Oshie became known as “T.J. Sochi” on social media. President Barack Obama congratulated him on Twitter. The U.S. eventually lost to Canada in the semifinals and Finland in the bronze-medal game.

When the NHL chose not to send its players to the PyeongChang Winter Games, it may have spelled the end of Oshie’s Olympic career.

Consider that the oldest forward on the 2014 U.S. Olympic team was 29, six years younger than Oshie will be come 2022. A recent Olympic roster prediction from The Hockey Writers put Oshie in the “Just Missed Out” list.

NBC Sports NHL analyst Pierre McGuire has Oshie among the finalists for the last forward spots in his early U.S. roster prediction.

“I wouldn’t discount T.J. Oshie because shootout is still part of it,” McGuire said. “He still has his shootout moves, even though he’s not getting any younger.”

Quick, the unused third goalie in 2010, played 305 out of 365 minutes in net for the U.S. in Sochi. He was coming off a Stanley Cup in 2012 and en route to another one in 2014.

Since, he was sidelined by a knee injury that required surgery. He remains the Los Angeles Kings’ No. 1 goalie, which almost automatically puts an American in the Olympic roster discussion these days.

“Somebody like Jonathan definitely merits consideration just because of his achievement level over time, but I think he’d be the first person to tell you injuries have definitely affected him,” McGuire said of Quick, looking to become the second-oldest U.S. goalie to play in the Olympics after Tom Barrasso in 2002. “It’s not going to be easy for him.”

The U.S. could bypass Quick for three Olympic rookies in 2022. Connor Hellebuyck, John Gibson and Ben Bishop have superior save percentages and goals-against averages and more games played than Quick since the start of the 2018-19 season.

A wild card is Spencer Knight, the 19-year-old No. 1 from the world junior championships who last year became the highest-drafted goalie since 2010 (No. 13 to the Florida Panthers). Knight would break defenseman Bryan Berard‘s record as the youngest U.S. Olympic hockey player in the NHL era.

The Canadian roster has traditionally been deeper than the U.S. The talent is overwhelming at center, led by Sidney CrosbyConnor McDavidPatrice Bergeron and Nathan MacKinnon. The Canadians must get creative if the likes of veterans Jonathan Toews and John Tavares will join them in Beijing.

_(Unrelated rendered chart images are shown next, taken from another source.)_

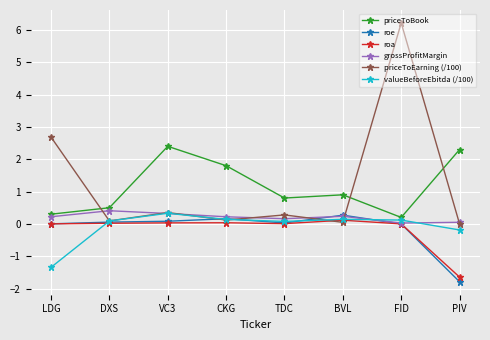

What is the difference between the highest and lowest values at TDC?

0.8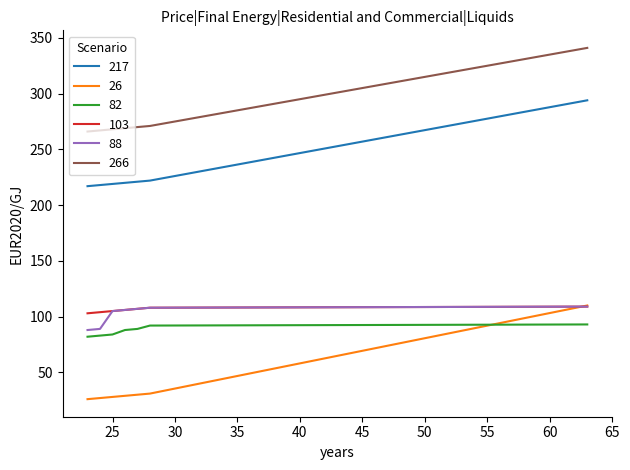

What is the sum of all 88 values?

712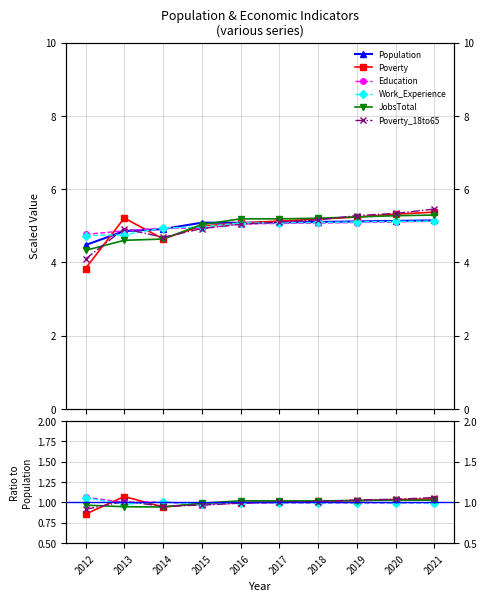

Is it true that Population equals 3.3 at 2013?

False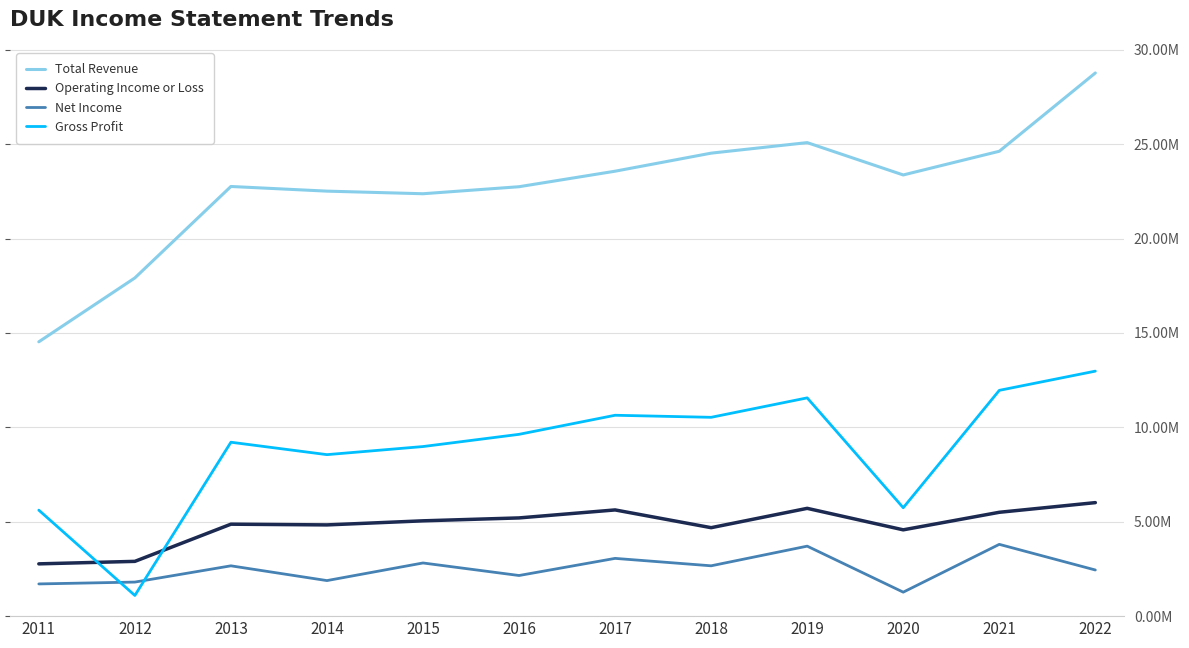

What is the spread (max minus min) of values at 2017?

20.5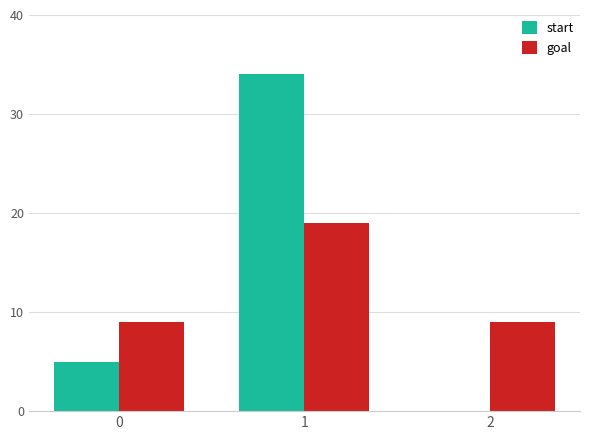

How many groups of bars are there?

3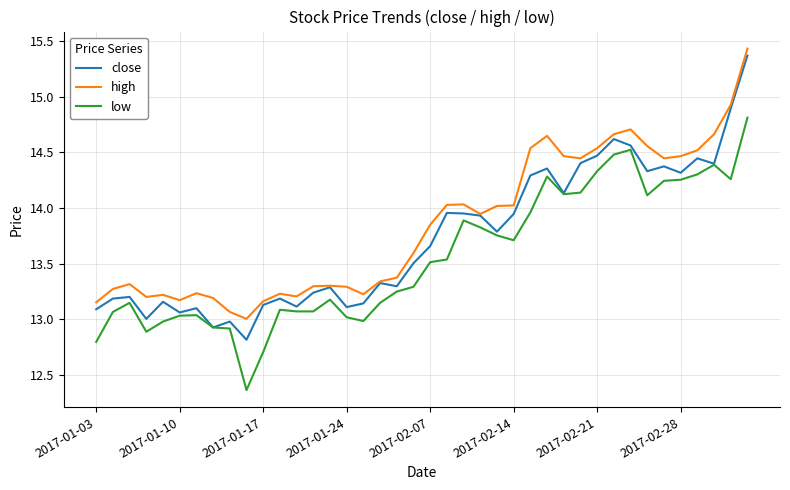

Which series has the widest spread of values?

close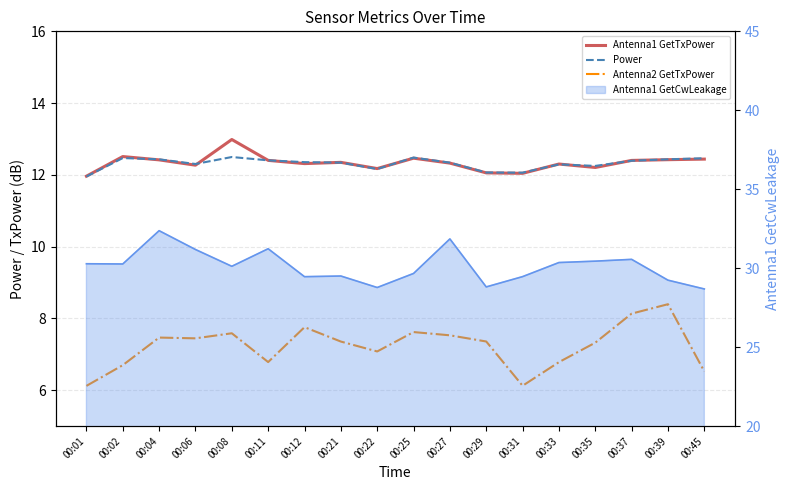

True or false: Antenna1 GetTxPower has more than 0 interior local peaks.

True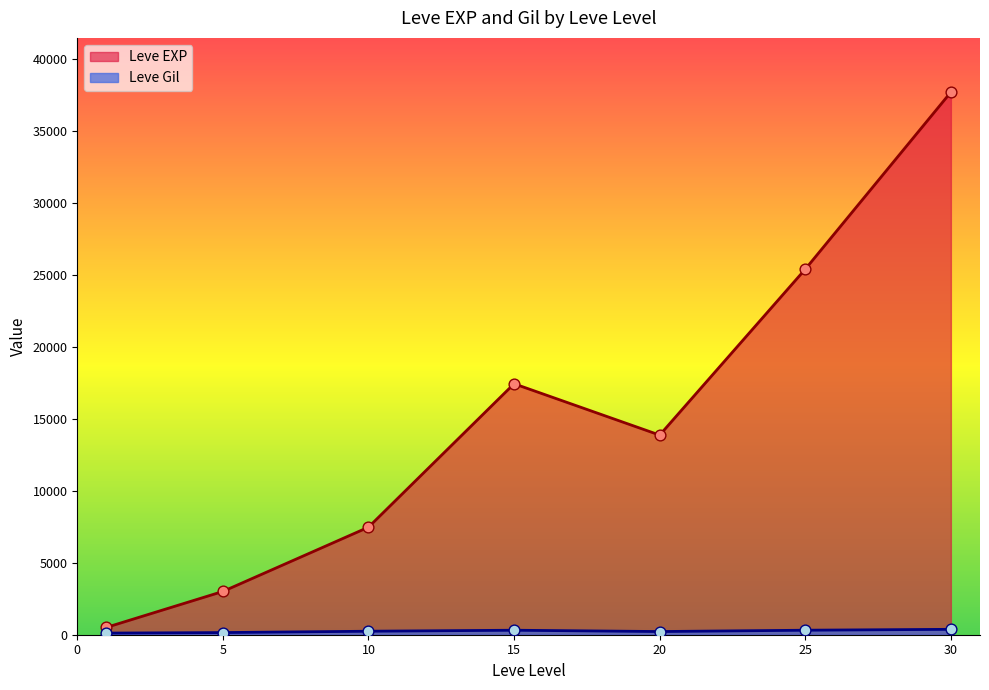

At which category is the sum across all series the highest?

30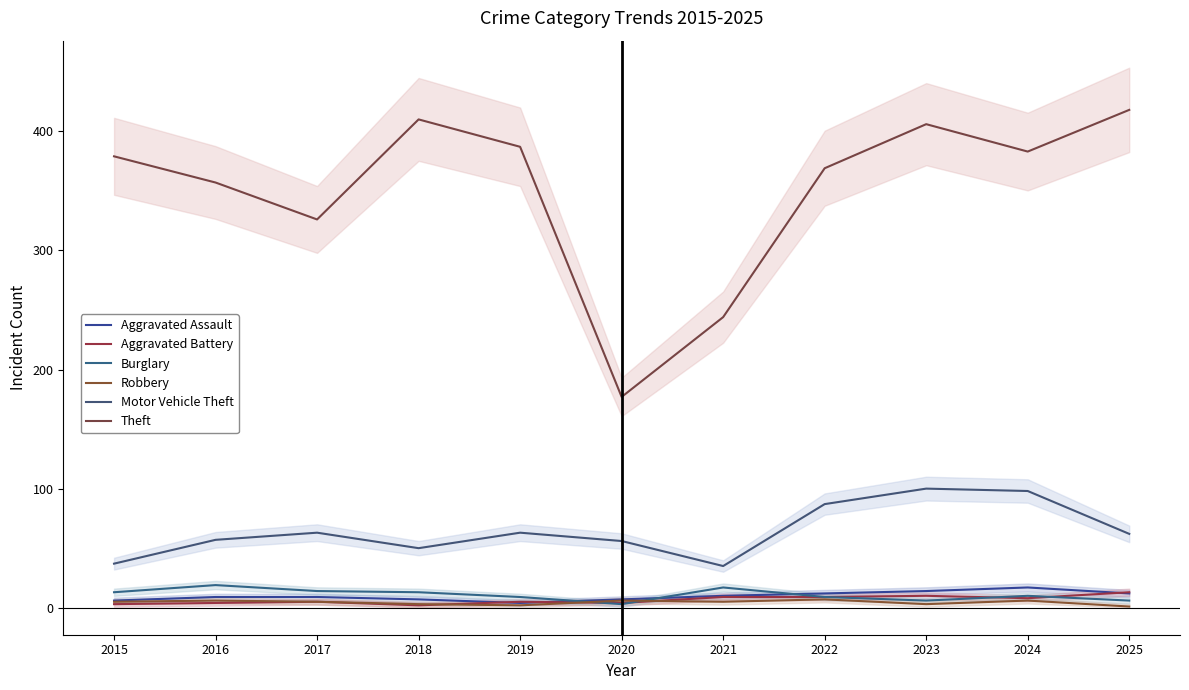

Is it true that Motor Vehicle Theft equals 89 at 2025?

False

Toews, then 21, was the best forward at the 2010 Vancouver Games and Canada’s only one on the all-tournament team. While Toews’ last NHL All-Star selection was in 2017, his last two seasons have been his best in terms of points per game since 2011.

“The one thing that Canada is very good at, they do it extremely well, they select players that fit roles,” McGuire said, noting Mike Richards shifting to the wing during the 2010 Olympics. “When you look at the overwhelming depth that Canada has, that’s going to be the thing that’s going that’s going to be very interesting to watch to see how it plays out at center.”